I would say that the supply chain disruptions and the escalation on raw materials driven by commodity prices and supply chain disruptions, they’re ramping wild across the industry. So the inflation that I think the industrial customers and our consumer customers have seen in the last, call it, three to four months is almost unprecedented and supply and security of supply is important as inventory levels are depleted across the value chain. So I would say everyone is in the same boat, ensuring that product is delivered on time so they can replenish their customers’ orders, is taking paramount over negotiations in terms of pricing.

Marco Rodriguez

And then just one quick follow-up on the alkoxylation expansion plant in Texas. When you talked earlier about it obviously being a long-term target for you in terms of growth potential, can you maybe talk a little bit about what was sort of driving that decision process for you guys? Were there certain things you were seeing in the market that you wanted to start moving more towards that or is it discussions with particular customers that were looking for increased supply there? Any sort of color there would be helpful.

Quinn Stepan

So what I would say is that today, Stepan makes alkoxylation products at two of our facilities, our Winder, Georgia and Millsdale, Illinois, facility. We also do use a network of outside tool manufacturers. And so our business is actually much larger than our current capabilities. So over a period of time, we would look to continue to grow our business and also potentially move some of the outsourced volume in-house as well, and so we believe the new capacity that we’re putting in that we can fill over a relatively short period of time at a higher margin accretive — with higher margin accretive business.

Mike Harrison

And then over on the Polymers business, you mentioned maybe some issues related to shortages of isocyanates, some delays related to other supply chain issues where some of that construction activity, they’re not able to get other products they need to move forward.

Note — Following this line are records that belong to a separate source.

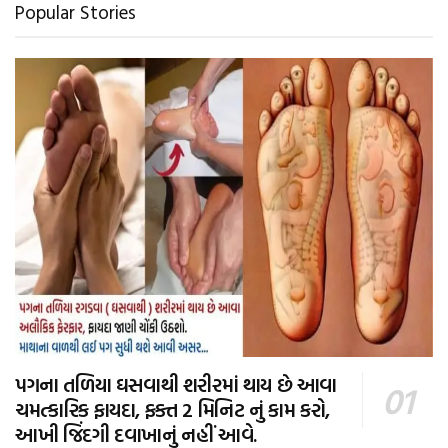
Popular Stories
પગના તળિયા ઘસવાથી શરીરમાં થાય છે આવા
ચમત્કારિક ફાયદા, ફક્ત 2 મિનિટ નું કામ કરો,
આખી જિંદગી દવાખાનું નહીં આવે.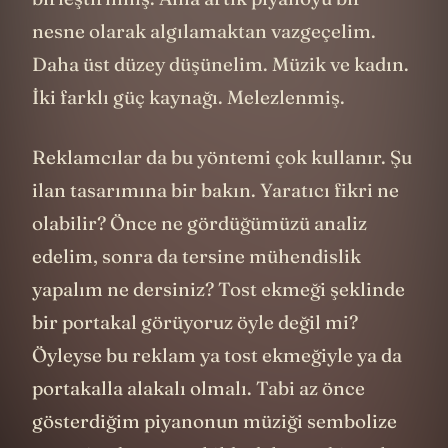
nesne olarak algılamaktan vazgeçelim.
Daha üst düzey düşünelim. Müzik ve kadın.
İki farklı güç kaynağı. Melezlenmiş.
Reklamcılar da bu yöntemi çok kullanır. Şu
ilan tasarımına bir bakın. Yaratıcı fikri ne
olabilir? Önce ne gördüğümüzü analiz
edelim, sonra da tersine mühendislik
yapalım ne dersiniz? Tost ekmeği şeklinde
bir portakal görüyoruz öyle değil mi?
Öyleyse bu reklam ya tost ekmeğiyle ya da
portakalla alakalı olmalı. Tabi az önce
gösterdiğim piyanonun müziği sembolize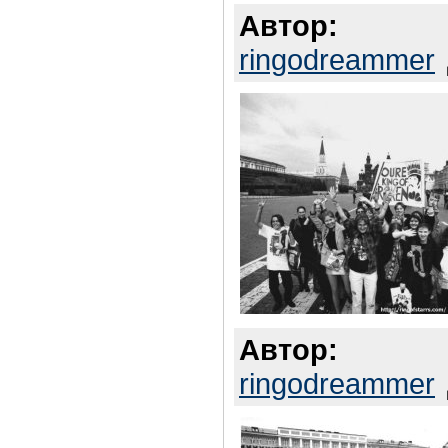
Автор:
ringodreammer
Автор:
ringodreammer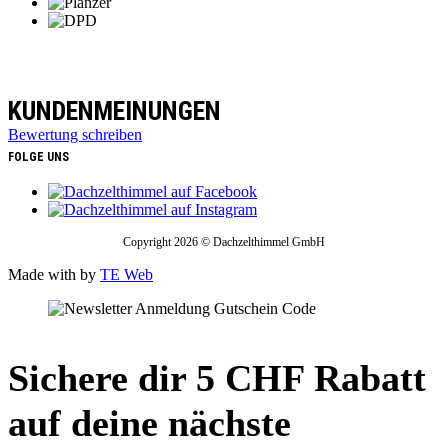
KUNDENMEINUNGEN
Bewertung schreiben
FOLGE UNS
Copyright 2026 © Dachzelthimmel GmbH
Made with
by
TE Web
Sichere dir 5 CHF Rabatt
auf deine nächste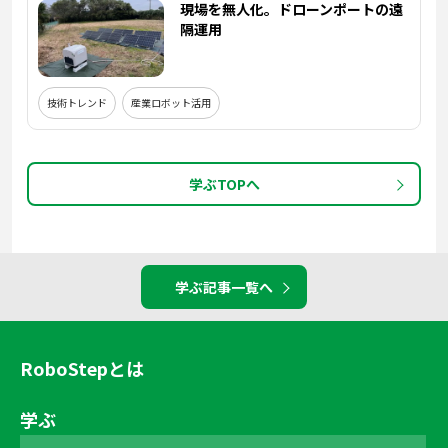
現場を無人化。ドローンポートの遠
隔運用
技術トレンド
産業ロボット活用
学ぶTOPへ
学ぶ記事一覧へ
RoboStepとは
学ぶ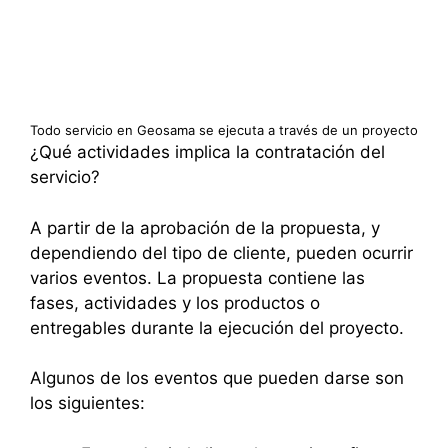
Todo servicio en Geosama se ejecuta a través de un proyecto
¿Qué actividades implica la contratación del
servicio?
A partir de la aprobación de la propuesta, y
dependiendo del tipo de cliente, pueden ocurrir
varios eventos. La propuesta contiene las
fases, actividades y los productos o
entregables durante la ejecución del proyecto.
Algunos de los eventos que pueden darse son
los siguientes: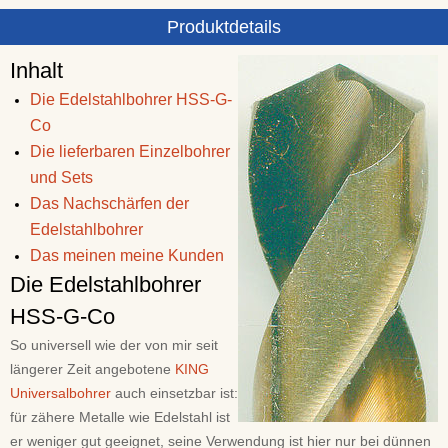
Produktdetails
Inhalt
Die Edelstahlbohrer HSS-G-
Co
Die lieferbaren Einzelbohrer
und Sets
Das Nachschärfen der
Edelstahlbohrer
Das meinen meine Kunden
Die Edelstahlbohrer
HSS-G-Co
So universell wie der von mir seit
längerer Zeit angebotene
KING
Universalbohrer
auch einsetzbar ist:
für zähere Metalle wie Edelstahl ist
er weniger gut geeignet, seine Verwendung ist hier nur bei dünnen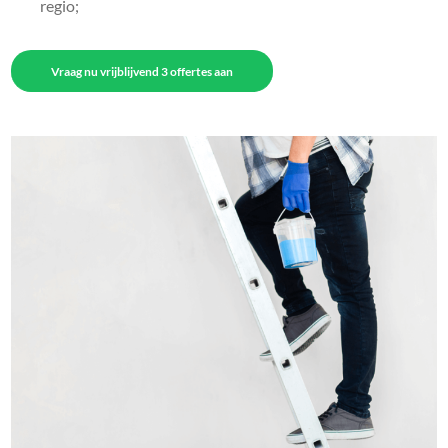
regio;
Vraag nu vrijblijvend 3 offertes aan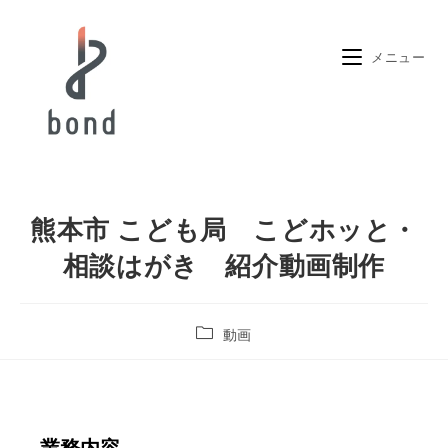
メニュー
熊本市 こども局 こどホッと・
相談はがき 紹介動画制作
動画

Can you talk a little bit about whether you expect that isocyanate issue to subside, I guess, over the winter months, the seasonal slowdown? And maybe talk a little bit about what your polymers — your Rigid Polyol customers have said about their backlog of construction activity as we start to get into next year.

Quinn Stepan

I think from a high-level perspective, our polyol customers are telling us there is pent-up demand that they have not been able to serve. So they do have an active backlog of orders. They are anticipating that, that backlog will remain in place kind of into the first half of 2022. And we do anticipate that supply chain issues getting better, as I mentioned previously. So we are anticipating that we’re going to see growth in ’22 versus where we’re at in 2021.